Excerpt to read
------------------------------------------------
Novel ADNP syndrome mice reveal dramatic sex-specific peripheral gene expression with brain synaptic and Tau pathologies

Abstract Background Activity-dependent neuroprotective protein (ADNP) is essential for embryonic development. As such, de novo ADNP mutations lead to an intractable autism/intellectual disability syndrome requiring investigation. Methods Mimicking humans, CRISPR-Cas9 editing produced mice carrying heterozygous Adnp p.Tyr718* (“Tyr”, paralogue of the most common ADNP syndrome mutation). Phenotypic rescue was validated by treatment with the microtubule/autophagy-protective ADNP fragment, NAP (NAPVSIPQ). Results RNA-sequencing of spleens, representing a peripheral biomarker source, revealed Tyr-specific sex differences (e.g., cell cycle), accentuated in females (with significant effects on antigen processing and cellular senescence), and corrected by NAP. Differentially expressed, NAP correctable, transcripts including the autophagy and microbiome resilience-linked forkhead box O3 (FOXO3) were also deregulated in human patient-derived ADNP mutated lymphoblastoid cells. There were also Tyr-sex-specific microbiota signatures. Phenotypically, Tyr-mice, like ADNP syndrome patients, exhibited delayed development coupled with sex-dependent gait defects. Speech acquisition delays paralleled sex-specific mouse syntax abnormalities. Anatomically, dendritic spine densities/morphologies were decreased with NAP amelioration. These findings were replicated in the Adnp+/- mouse, including Foxo3 deregulation, required for dendritic spine formation. Grooming duration and nociception threshold (autistic traits) were significantly affected only in males. Early onset tauopathy was accentuated in males (hippocampus and visual cortex) mimicking humans, and were paralleled by impaired visual evoked potentials and correction by acute NAP treatment. Conclusions /Discussion: Tyr-mice model ADNP syndrome pathology. The newly discovered ADNP/NAP target FOXO3, controls the autophagy-initiator, microtubule-associated-protein1-light-chain3 (LC3), with known ADNP binding to LC3, augmented by NAP, protecting against tauopathy. NAP amelioration attests to specificity, with potential for drug development targeting accessible biomarkers.
------------------------------------------------
Work to complete
According to the abstract on ADNP syndrome mice, which two autistic traits were significantly affected only in males?

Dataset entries
------------------------------------------------
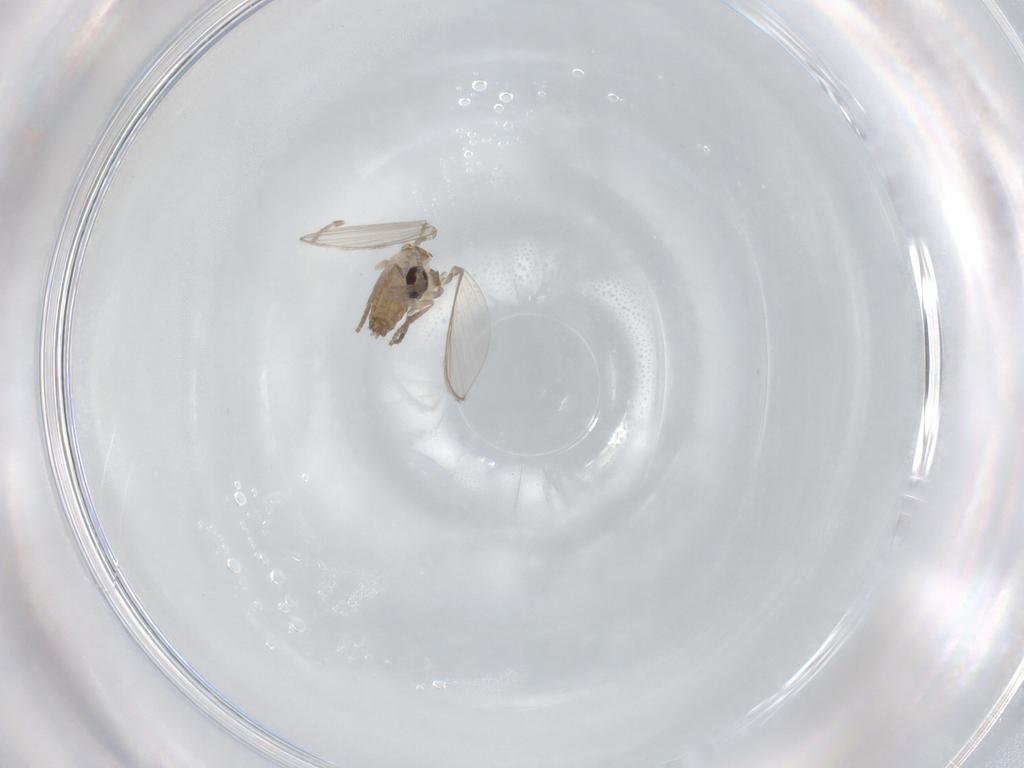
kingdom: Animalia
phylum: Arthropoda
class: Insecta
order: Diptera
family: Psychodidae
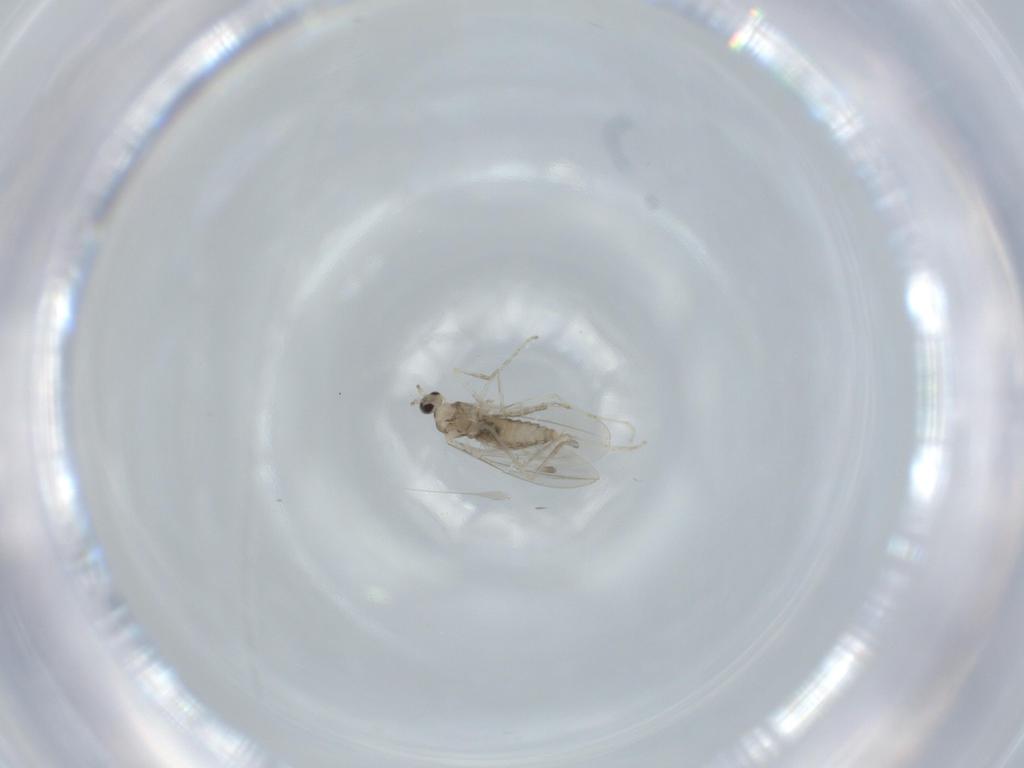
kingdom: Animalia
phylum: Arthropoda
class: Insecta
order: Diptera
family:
------------------------------------------------
Solution for this exercise
Grooming duration and nociception threshold.